Reading passage =
Last month the ECB pushed interest rates further into negative territory and revived its €2.6tn bond-buying programme. This was followed by a fierce backlash from members of the ECB’s Governing Council, with Germany’s representative on the institution’s Executive Board, Sabine Lautenschläger, quitting in protest. Dissent is coming Austria, the Netherlands, Estonia, and other usual suspects that oppose quantitative easing (QE) when it was launched back in 2015 as well. Nowhere is opposition towards the ECB’s monetary stimulus package stronger than in Germany where senior figures have been accusing the bank of expropriating money from the country’s savers in order to bailout profligate southern states. 

Bundesbank president, Jens Weidmann, has been the leading opponent of the ECB’s bond-buying programme since it was launched back in 2015. While recent tensions stem from the personal preferences of those who make up the Governing Council, they also highlight the fact that the ECB is not a normal  bank. It is the only central bank to serve a confederation of countries and we can expect their conflicting interests to be embedded in its decision-making processes. We then assume that, at least to a certain degree, central bank presidents also vote for monetary policies that correspond with their respective countries’ national preferences.

Entries supplied =
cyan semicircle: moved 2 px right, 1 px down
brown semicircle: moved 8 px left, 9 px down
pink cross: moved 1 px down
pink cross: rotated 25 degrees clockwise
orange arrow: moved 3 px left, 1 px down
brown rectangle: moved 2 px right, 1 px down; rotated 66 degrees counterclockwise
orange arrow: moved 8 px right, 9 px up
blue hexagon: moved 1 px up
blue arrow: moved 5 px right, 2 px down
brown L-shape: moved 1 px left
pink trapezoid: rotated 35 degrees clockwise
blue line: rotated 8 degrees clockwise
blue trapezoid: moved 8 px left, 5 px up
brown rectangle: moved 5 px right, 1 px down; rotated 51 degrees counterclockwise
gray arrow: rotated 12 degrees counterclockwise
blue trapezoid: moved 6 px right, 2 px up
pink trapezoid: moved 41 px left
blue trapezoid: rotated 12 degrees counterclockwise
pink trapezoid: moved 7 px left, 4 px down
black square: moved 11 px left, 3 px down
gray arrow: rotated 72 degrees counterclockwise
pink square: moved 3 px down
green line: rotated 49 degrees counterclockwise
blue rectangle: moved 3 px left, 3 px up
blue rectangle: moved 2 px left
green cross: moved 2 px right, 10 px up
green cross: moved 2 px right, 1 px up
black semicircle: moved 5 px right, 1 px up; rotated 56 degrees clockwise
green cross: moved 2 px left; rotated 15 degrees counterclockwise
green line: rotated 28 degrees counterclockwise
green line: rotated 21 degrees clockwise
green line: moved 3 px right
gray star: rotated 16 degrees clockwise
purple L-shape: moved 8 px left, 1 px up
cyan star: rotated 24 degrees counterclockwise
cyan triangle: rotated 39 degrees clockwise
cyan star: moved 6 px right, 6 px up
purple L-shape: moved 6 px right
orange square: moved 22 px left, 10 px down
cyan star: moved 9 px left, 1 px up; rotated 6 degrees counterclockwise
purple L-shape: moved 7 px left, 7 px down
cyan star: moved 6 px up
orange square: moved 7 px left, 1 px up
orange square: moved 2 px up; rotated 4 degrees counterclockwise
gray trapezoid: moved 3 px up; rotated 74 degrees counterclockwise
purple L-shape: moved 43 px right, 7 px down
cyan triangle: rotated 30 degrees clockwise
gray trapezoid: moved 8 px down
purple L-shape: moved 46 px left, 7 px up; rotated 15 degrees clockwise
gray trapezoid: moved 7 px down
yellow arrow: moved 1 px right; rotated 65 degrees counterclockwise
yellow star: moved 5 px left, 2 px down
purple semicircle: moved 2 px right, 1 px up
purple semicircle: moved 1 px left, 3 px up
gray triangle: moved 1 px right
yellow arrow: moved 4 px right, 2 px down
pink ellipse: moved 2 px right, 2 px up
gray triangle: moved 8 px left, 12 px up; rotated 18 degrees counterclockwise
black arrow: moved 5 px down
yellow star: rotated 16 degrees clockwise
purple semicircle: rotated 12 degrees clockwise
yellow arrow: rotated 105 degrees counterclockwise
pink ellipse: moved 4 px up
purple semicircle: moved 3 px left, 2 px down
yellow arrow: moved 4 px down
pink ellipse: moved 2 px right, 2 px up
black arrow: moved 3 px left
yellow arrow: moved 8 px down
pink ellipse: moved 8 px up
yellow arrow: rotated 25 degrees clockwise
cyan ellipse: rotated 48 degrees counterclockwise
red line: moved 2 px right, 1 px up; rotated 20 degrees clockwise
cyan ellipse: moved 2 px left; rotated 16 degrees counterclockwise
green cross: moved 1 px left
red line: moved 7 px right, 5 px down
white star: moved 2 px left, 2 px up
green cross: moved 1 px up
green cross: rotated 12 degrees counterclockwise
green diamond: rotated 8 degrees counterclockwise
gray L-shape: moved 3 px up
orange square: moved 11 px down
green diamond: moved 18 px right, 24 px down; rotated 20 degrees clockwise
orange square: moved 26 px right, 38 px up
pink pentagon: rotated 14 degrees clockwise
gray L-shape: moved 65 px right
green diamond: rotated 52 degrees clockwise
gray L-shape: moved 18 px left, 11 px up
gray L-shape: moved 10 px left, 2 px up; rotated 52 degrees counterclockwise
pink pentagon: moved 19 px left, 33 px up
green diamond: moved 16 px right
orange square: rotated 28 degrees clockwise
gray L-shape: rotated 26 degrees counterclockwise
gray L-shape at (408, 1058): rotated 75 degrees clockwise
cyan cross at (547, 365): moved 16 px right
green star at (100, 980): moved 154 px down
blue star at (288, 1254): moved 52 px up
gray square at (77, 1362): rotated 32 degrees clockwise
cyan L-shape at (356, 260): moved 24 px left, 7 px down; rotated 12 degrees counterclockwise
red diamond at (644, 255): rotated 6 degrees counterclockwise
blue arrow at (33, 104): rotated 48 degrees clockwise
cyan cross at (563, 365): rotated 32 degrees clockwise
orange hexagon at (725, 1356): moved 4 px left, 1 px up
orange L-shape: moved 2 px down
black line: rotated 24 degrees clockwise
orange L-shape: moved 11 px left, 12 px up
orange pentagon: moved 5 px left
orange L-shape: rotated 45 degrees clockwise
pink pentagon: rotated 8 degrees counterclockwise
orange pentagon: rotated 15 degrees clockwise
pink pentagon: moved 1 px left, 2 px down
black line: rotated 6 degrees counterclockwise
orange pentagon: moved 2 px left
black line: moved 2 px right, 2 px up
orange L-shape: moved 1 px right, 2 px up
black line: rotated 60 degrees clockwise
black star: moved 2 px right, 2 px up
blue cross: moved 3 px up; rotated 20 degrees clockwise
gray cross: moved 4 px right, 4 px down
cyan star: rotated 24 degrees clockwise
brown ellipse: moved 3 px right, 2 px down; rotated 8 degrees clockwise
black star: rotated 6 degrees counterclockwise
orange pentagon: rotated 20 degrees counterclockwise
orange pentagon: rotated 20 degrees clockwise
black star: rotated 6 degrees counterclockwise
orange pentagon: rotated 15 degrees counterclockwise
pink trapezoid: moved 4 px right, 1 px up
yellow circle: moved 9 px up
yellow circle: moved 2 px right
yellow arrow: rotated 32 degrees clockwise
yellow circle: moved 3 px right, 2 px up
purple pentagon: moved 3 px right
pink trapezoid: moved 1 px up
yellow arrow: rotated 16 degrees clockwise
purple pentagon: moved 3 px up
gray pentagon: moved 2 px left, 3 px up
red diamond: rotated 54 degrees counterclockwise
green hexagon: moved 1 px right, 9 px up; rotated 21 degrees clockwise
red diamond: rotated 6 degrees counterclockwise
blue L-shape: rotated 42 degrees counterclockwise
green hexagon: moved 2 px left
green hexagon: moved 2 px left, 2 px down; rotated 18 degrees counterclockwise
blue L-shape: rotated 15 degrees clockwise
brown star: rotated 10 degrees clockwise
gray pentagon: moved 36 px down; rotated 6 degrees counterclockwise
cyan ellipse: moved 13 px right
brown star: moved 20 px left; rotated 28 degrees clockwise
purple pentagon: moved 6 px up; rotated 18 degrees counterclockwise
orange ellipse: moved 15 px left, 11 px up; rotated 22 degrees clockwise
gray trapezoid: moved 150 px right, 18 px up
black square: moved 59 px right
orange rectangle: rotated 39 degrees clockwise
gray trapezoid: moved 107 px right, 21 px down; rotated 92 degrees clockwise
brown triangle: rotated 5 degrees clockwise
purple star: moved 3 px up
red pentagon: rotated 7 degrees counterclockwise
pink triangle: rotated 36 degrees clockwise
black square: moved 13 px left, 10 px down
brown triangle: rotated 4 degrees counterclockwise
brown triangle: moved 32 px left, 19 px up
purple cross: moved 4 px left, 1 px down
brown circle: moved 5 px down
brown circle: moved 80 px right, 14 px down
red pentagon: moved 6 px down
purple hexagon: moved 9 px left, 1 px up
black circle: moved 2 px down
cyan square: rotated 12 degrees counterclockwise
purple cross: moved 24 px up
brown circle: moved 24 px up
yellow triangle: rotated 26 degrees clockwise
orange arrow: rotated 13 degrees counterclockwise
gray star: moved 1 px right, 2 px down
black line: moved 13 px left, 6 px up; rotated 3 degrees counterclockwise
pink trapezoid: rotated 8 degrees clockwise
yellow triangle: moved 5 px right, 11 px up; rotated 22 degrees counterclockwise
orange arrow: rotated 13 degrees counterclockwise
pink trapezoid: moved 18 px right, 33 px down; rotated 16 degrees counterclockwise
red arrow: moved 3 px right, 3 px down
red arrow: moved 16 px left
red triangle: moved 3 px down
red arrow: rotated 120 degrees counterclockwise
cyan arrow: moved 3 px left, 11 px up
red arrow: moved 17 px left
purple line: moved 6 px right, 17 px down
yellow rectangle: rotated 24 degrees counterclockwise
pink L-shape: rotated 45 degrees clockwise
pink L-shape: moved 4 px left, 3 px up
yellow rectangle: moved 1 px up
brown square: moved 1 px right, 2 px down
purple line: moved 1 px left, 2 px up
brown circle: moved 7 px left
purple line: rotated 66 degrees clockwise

What to do =
- a) For the ECB passage, decide whether each statement agrees with it, answering yes or no and quoting the words that settle it: (i) Sabine Lautenschläger was Germany's representative on the ECB's Executive Board. (ii) The ECB's bond-buying programme began in 2017. (iii) The ECB is the only central bank serving a confederation of countries.
- b) Reproduce the ECB passage between "Bundesbank president, Jens" and "countries’ national preferences.", inclusive.
- c) Using the ECB passage, answer each question on its own line:
(i) What is the stated size of the revived bond-buying programme?
(ii) Who is named as Bundesbank president?
(iii) Where did the ECB push interest rates last month?

Solution list =
- a)
(i) Yes: "Germany’s representative on the institution’s Executive Board, Sabine Lautenschläger"
(ii) No: "since it was launched back in 2015"
(iii) Yes: "It is the only central bank to serve a confederation of countries"

- b)
Bundesbank president, Jens Weidmann, has been the leading opponent of the ECB’s bond-buying programme since it was launched back in 2015. While recent tensions stem from the personal preferences of those who make up the Governing Council, they also highlight the fact that the ECB is not a normal  bank. It is the only central bank to serve a confederation of countries and we can expect their conflicting interests to be embedded in its decision-making processes. We then assume that, at least to a certain degree, central bank presidents also vote for monetary policies that correspond with their respective countries’ national preferences.

- c)
(i) €2.6tn
(ii) Jens Weidmann
(iii) Further into negative territory